Arthur Kleinman est un observateur « privilégié » de la souffrance vécue par l’aidant : professeur d’anthropologie et de psychiatrie à Harvard, il est aussi l’aidant principal de sa femme, atteinte de la maladie d’Alzheimer. « Aider, dit-il, peut amplifier l’angoisse et le désespoir. Aider peut diviser le soi (self), faire émerger les conflits familiaux, séparer ceux qui aident de ceux qui ne peuvent pas ou ne veulent pas affronter la situation. » Et, se référant à la pensée chinoise qu’il connaît bien : « Etre aidant est l’une de ces relations et pratiques de culture de soi (self cultivation) qui nous rend plus humains, malgré nos limites et nos échecs » (Harvard Magazine, juillet-août 2010).

Les conjoints aidants font face à un défi singulier : ils doivent s’adapter aux demandes d’accompagnement, tout en éprouvant une perte importante dans leur relation de couple.

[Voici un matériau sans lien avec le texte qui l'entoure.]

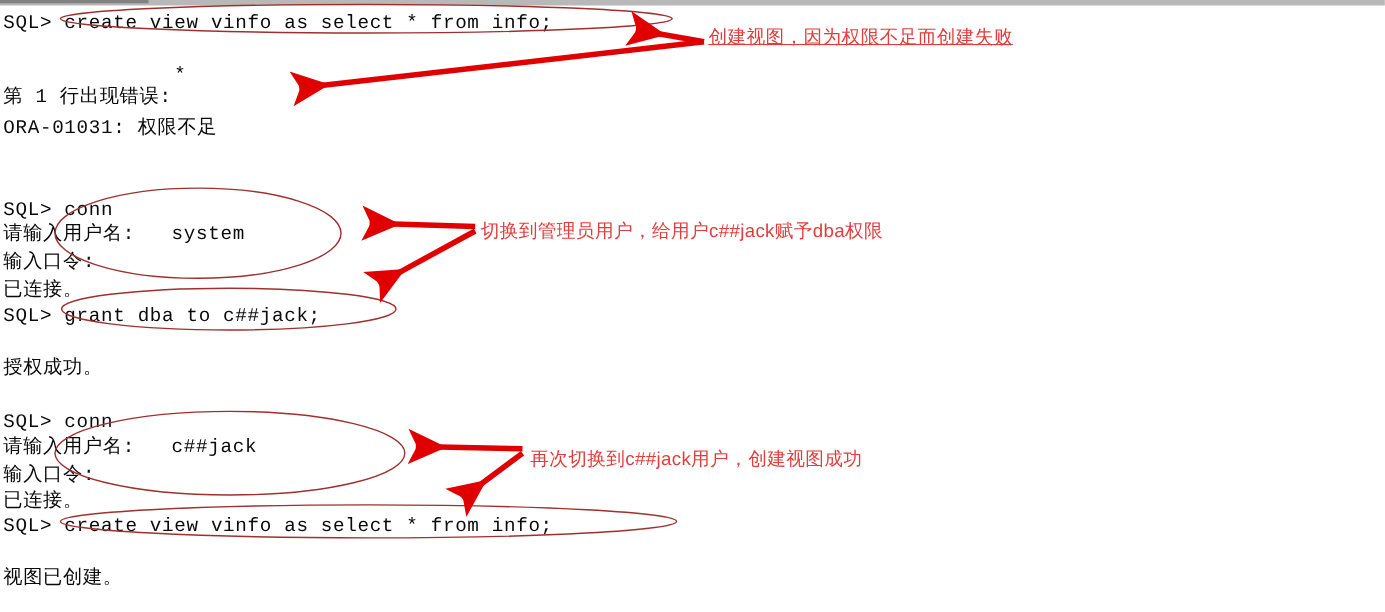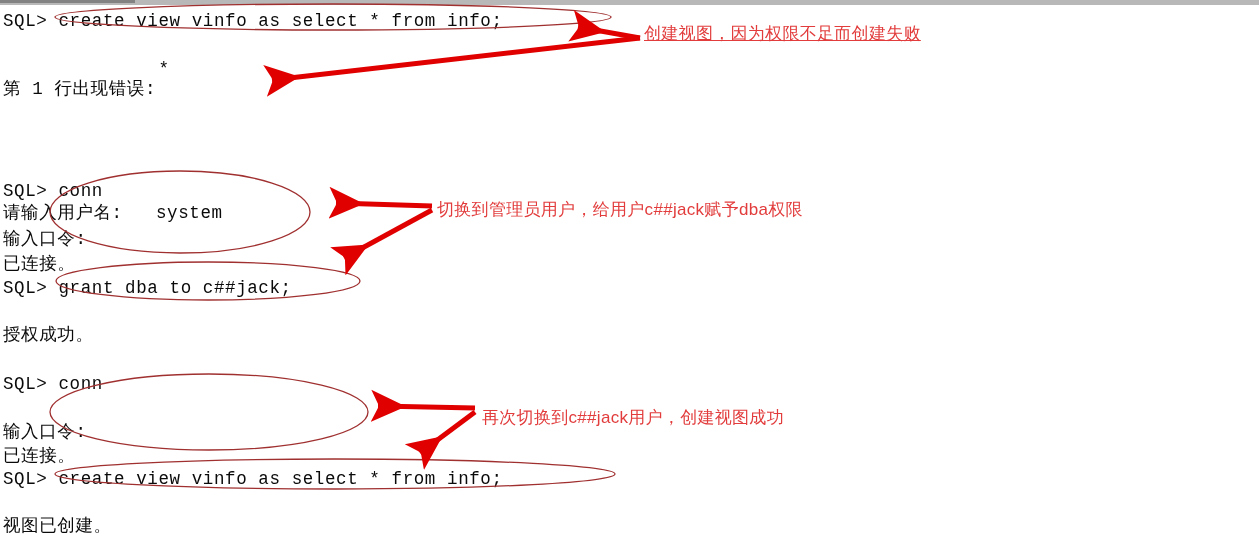--- a/index.html
+++ b/index.html
@@ -67,27 +67,29 @@
 <body>
 
 <div id="top-chrome">
   <div id="top-chrome-left"></div>
 </div>
 
 <div id="terminal">
     <div class="tline" style="left: 3px; top: 6px;">SQL&gt; create view vinfo as select * from info;</div>
     <div class="tline" style="left: 3px; top: 54px;">              *</div>
     <div class="tline" style="left: 3px; top: 74px;">第 1 行出现错误:</div>
+    <div class="tline" style="left: 3px; top: 102px;">ORA-01031: 权限不足</div>
     <div class="tline" style="left: 3px; top: 176px;">SQL&gt; conn</div>
     <div class="tline" style="left: 3px; top: 198px;">请输入用户名:   system</div>
     <div class="tline" style="left: 3px; top: 224px;">输入口令:</div>
     <div class="tline" style="left: 3px; top: 249px;">已连接。</div>
     <div class="tline" style="left: 3px; top: 273px;">SQL&gt; grant dba to c##jack;</div>
     <div class="tline" style="left: 3px; top: 320px; font-family: Liberation Mono, monospace;">授权成功。</div>
     <div class="tline" style="left: 3px; top: 369px;">SQL&gt; conn</div>
+    <div class="tline" style="left: 3px; top: 392px;">请输入用户名:   c##jack</div>
     <div class="tline" style="left: 3px; top: 417px;">输入口令:</div>
     <div class="tline" style="left: 3px; top: 441px;">已连接。</div>
     <div class="tline" style="left: 3px; top: 464px;">SQL&gt; create view vinfo as select * from info;</div>
     <div class="tline" style="left: 3px; top: 511px;">视图已创建。</div>
   </div>
 
 <svg id="overlay" viewBox="0 0 1259 556" width="1259" height="556">
   <defs>
     <marker id="ah" markerWidth="7" markerHeight="7" refX="5.6" refY="3.5" orient="auto" markerUnits="strokeWidth">
       <path d="M 0 3.5 L 7 0.3 L 5.4 3.5 L 7 6.7 Z" fill="#e00000"></path>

Une analyse phénoménologique, menée par trois chercheurs britanniques, fait apparaître quatre thèmes : l’attachement et la séparation ; la tension entre la satisfaction de ses propres besoins et la satisfaction des besoins de la personne malade ; connaître ou ne pas connaître l’avenir ; garder le contrôle des stratégies émotionnelles et des stratégies pratiques (Dementia, O’Shaughnessny M et al, mai 2010). Alun Walters et ses collègues de l’Université de Birmingham (Royaume Uni) étudient, chez un panel d’épouses aidantes, la manière dont sont comprises les demandes des personnes malades et les réponses qu’elles leur apportent, selon quatre dimensions : est-ce la même personne ou une personne différente ? Comment se modifie la relation ; les réponses émotionnelles aux comportements ; l’impact sur la vie quotidienne. Le sens de la continuité avec le passé influence chacune de ces dimensions (ibid).

Aider les aidants et faire reconnaître leur rôle, telle est la mission que s’est assignée un collectif inter associatif (CIAAF), qui a remis à Nora Berra, secrétaire d’Etat chargée des Aînés, deux premières « fiches actions ». Ce collectif propose notamment de faire bénéficier chaque aidant qui le souhaite d’un bilan de santé annuel avec une prise en charge à 100% (www.unaf.fr, juin 2010).

     Pour Roger Gil, président du Comité d’éthique du CHU de Poitiers, « le respect de l’autonomie n’est pas d’abord un droit du malade, il est un devoir du soignant ». Et de revendiquer une « éthique de la fragilité », une « éthique de la compréhension » et enfin « une éthique performative en ce qu’elle tente de faire passer en acte ce qu’elle se propose de dire » (Neurologie Psychiatrie Gériatrie, 9 juin 2010)

Ce n’est pas notre vieille amie Christine Bryden, atteinte de la maladie à l’âge de quarante-six ans, qui le contredira. Alors que nous l’avions un peu perdue de vue, elle fait aujourd’hui sa réapparition, quinze années plus tard, à la Conférence internationale d’Alzheimer’s Disease International : « Tout ce que je puis dire après tant d’années de chevauchée cahotique avec la démence, c’est qu’il ne faut pas abandonner l’espoir. Profitez des moments de lucidité, gérez vos niveaux d’énergie, chérissez votre famille qui prend soin de vous et restez engagés dans la vie » (Alzheimer’s Disease International, Global Perspective, juin 2010).

Désespérance des laboratoires, espoirs des personnes malades : voilà le diptyque de l’été 2010.